___ Excerpt provided ___

A really well reasoned article. I'm sorry to say that I disagree, but at least you were writing it sincerely and weren't just flat out lying like a lot of right wing blogs do (I may have to come back and read more of your stuff :) I'm not in the tank for either one of these scumbag parties, but I will tell you that Karl Rove and Dick Cheney (with his neocon buddies, Perle, Wolfowitz) played lifelong loser Bush Jr. like a fiddle. It's always been about the oil, boys and girls.
And torture is illegal and we did it- there's absolutely no way around that and to pretend otherwise is just juvenile. I saw torture first hand in Nam and nothing was accomplished whatsoever. You get confessions from scaring a man, not intelligence. You individuals that automatically rush to defend your party from some tribalistic reflex are just as bad as the "Obamabots". Blind obedience and unquestioning loyalty is NOT what the Founding Fathers intended for the free citizen to be. Always question authority, be it "your" team or "theirs". After all, they're all just damned politicians.
I didn't fight for this country to come home and see how cowards have taken over the controls. We're supposed to be better than the people we fight, but if we lower ourselves to barbarity, what's the friggin' point?

“Should any American soldier be so base and infamous as to injure any [prisoner]. . . I do most earnestly enjoin you to bring him to such severe and exemplary punishment as the enormity of the crime may require. Should it extend to death itself, it will not be disproportional to its guilt at such a time and in such a cause... for by such conduct they bring shame, disgrace and ruin to themselves and their country.” - George Washington, charge to the Northern Expeditionary Force, Sept. 14, 1775

Art. 16. Military necessity does not admit of cruelty - that is, the infliction of suffering for the sake of suffering or for revenge, nor of maiming or wounding except in fight, nor of torture to extort confessions. ... in general, military necessity does not include any act of hostility which makes the return to peace unnecessarily difficult. (Lincoln Administration's General Order 100)

Convention Against Torture -- signed by Reagan in 1988, ratified in 1994 by Senate:
Each State Party shall ensure that all acts of torture are offences under its criminal law (Article 4) . . . . The State Party in territory under whose jurisdiction a person alleged to have committed any offence referred to in article 4 is found, shall in the cases contemplated in article 5, if it does not extradite him, submit the case to its competent authorities for the purpose of prosecution.
No exceptional circumstances whatsoever, whether a state of war or a threat or war, internal political instability or any other public emergency, may be invoked as a justification of torture. . . . An order from a superior officer or a public authority may not be invoked as a justification of torture.

Geneva Conventions, Article 146:
Each High Contracting Party shall be under the obligation to search for persons alleged to have committed, or to have ordered to be committed, such grave breaches, and shall bring such persons, regardless of their nationality, before its own courts.

Charter of the International Tribunal at Nuremberg, Article 8:
The fact that the Defendant acted pursuant to order of his Government or of a superior shall not free him from responsibility, but may be considered in mitigation of punishment if the Tribunal determines that justice so requires.

U.S. Constitution, Article VI:
[A]ll Treaties made, or which shall be made, under the Authority of the United States, shall be the supreme Law of the Land.

Well... there you have it, boys. I didn't make a word of it up. You have two Republican Presidents and the Founding President of these United States all saying that torture isn't worth a damned.
And yes, G.W. Bush Jr. was the worst offender this country's ever seen. If Democrats are complicit, by all means put them in a dock too, but these war crimes are in need of investigation and if proven guilty- convicted to the furthest extent of the law, up and including execution. That's what the Rule of Law (courtesy of the Magna Carta) means. I enjoyed your article, nonetheless. Good show.

___ Collected material ___

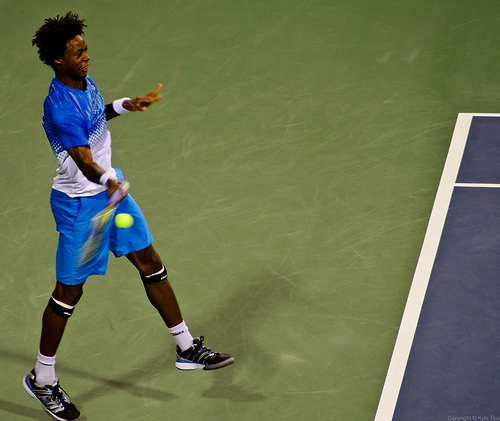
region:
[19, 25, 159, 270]
the man is holding a racket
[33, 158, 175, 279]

___

Your assignment: Copy out the stretch of the comment on torture from "Charter of the" through "of the Land." word for word.

Result of this task:
Charter of the International Tribunal at Nuremberg, Article 8:
The fact that the Defendant acted pursuant to order of his Government or of a superior shall not free him from responsibility, but may be considered in mitigation of punishment if the Tribunal determines that justice so requires.

U.S. Constitution, Article VI:
[A]ll Treaties made, or which shall be made, under the Authority of the United States, shall be the supreme Law of the Land.